Carlos Tavares apelou, esta segunda-feira, a que houvesse “respeito” por quem investiu as suas poupanças em papel comercial do GES. “Esta é uma questão jurídica, naturalmente, mas também é uma questão de respeito pelas pessoas que aplicaram as suas poupanças”, afirmou, no final de um almoço promovido pela ACEGE – Associação Cristã de Empresários e Gestores.
O presidente da Comissão do Mercado de Valores Mobiliários (CMVM) adiantou que era uma “questão de palavra” e de “cumprimento com compromissos”. “Nesta altura, mais do que discutir posições de uns e de outros, o importante é encontrar uma solução e encontrá-la rapidamente“, revelou.
Em causa, está o assunto que colocou o Banco de Portugal (BdP) e a CMVM em rota de colisão nos últimos dias, depois de o BdP ter enviado uma carta à comissão de inquérito ao BES que remetia a responsabilidade sobre o papel comercial para a supervisora dos mercados financeiros. Em resposta, Carlos Tavares assegurou que não vai deixar de utilizar todos os instrumentos que a lei coloca à disposição para assegurar a proteção dos investidores.
O presidente da CMVM defende, ao contrário do BdP, que o Novo Banco deve compensar os 2.500 clientes que investiram em papel comercial do GES. A gestão de Stock da Cunha argumenta que não pode reembolsar os clientes porque isso poria em causa a rentabilidade e os rácios de capital. E o Banco de Portugal não permite soluções que fragilizem a situação financeira do Novo Banco cuja venda vai ser negociada nos próximos meses.
“Não há boas regras que resistam às más práticas”
No almoço desta segunda-feira, o assunto em cima da mesa foi o governo das sociedades e responsabilidade social das empresas. Carlos Tavares aproveitou a ocasião para lembrar que no passado, quem entrava para a banca sabia que estava ali para servir o interesse dos clientes.
“O interesse primordial era, de facto, o cliente, e nunca se pôs a questão de ter de aderir a um código de ética escrito.

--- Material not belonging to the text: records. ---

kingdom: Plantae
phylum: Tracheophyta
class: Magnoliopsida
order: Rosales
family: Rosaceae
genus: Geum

Eram outros tempos, em que a palavra dada era sagrada”, referiu o presidente da CMVM.
Carlos Tavares adiantou que os mecanismos de tomada de decisão de assunção de riscos têm de ser assegurados por “pessoas competentes” e apropriadas para cada função. “De nada vale a uma sociedade ter controlo de riscos se as pessoas que as executam não tiverem independência e competência necessária para os aplicar”, disse.
O líder da CMVM adiantou que o real problema “é que não há bons governos de corporate governance que resistam às pessoas erradas”, que “não há boas regras que resistam às más práticas” e que “não há bons princípios de governo societário que resistam à falta de ética e de valores na condução das empresas”.
Os casos GES/BES e o investimento da Portugal Telecom na holding do GES, a Rioforte, levantaram dúvidas sobre a forma como são geridos os conflitos de interesses nas grandes empresas portuguesas, pondo em causa as boas práticas de gestão.
“Se nos recordarmos dos casos BCP, BPN, BPP, BES e PT, em todos eles encontramos grandes défices no funcionamento dos mecanismos essenciais do governo societário. E, no entanto, algumas destas empresas eram altamente avaliadas – seja pela CMVM seja por entidades privadas – e apresentavam excelentes relatórios de governo sobre o cumprimento do Código de Governo e respetivas recomendações”, disse.
Carlos Tavares lançou também um desafio à ACEGE: criarem, em conjunto, um índice de ética e responsabilidade social das empresas, em Portugal. “Seria algo que gostaria de deixar como legado para os meus sucessores”, disse.
No culminar da sua intervenção, pediu “tolerância zero para os desvios à ética dos comportamentos, às boas práticas empresariais e aos chamados valores tradicionais”.
“Não me recordo de ter visto propostas de destituição destes elementos [administradores, auditores, entre outros] por não cumprirem cabalmente as suas funções. Pelo contrário, encontramos certamente louvores – e até prémios generosos – a pessoas que integram órgãos sociais que foram responsáveis por decisões ruinosas para os acionistas”, referiu.
Sobre os pequenos acionistas, disse que há regras que não devem precisar de serem escritas para serem lembradas. Por exemplo: o acionista de controlo deve ter presente que tem deveres para com os acionistas minoritários. “A ACEGE fala em amor pelo próximo. Eu já fico satisfeito com respeito pelo próximo, com os direitos por aqueles que prestam um serviço socialmente útil, que é colocar o seu dinheiro ao serviço de uma empresa“, disse.
Mais tarde acrescentou que quem coloca o seu dinheiro sob forma de ações ao serviço de empresas “está a prestar um serviço de valor inestimável à empresa” e à própria economia do país, que “tem de ser respeitado”.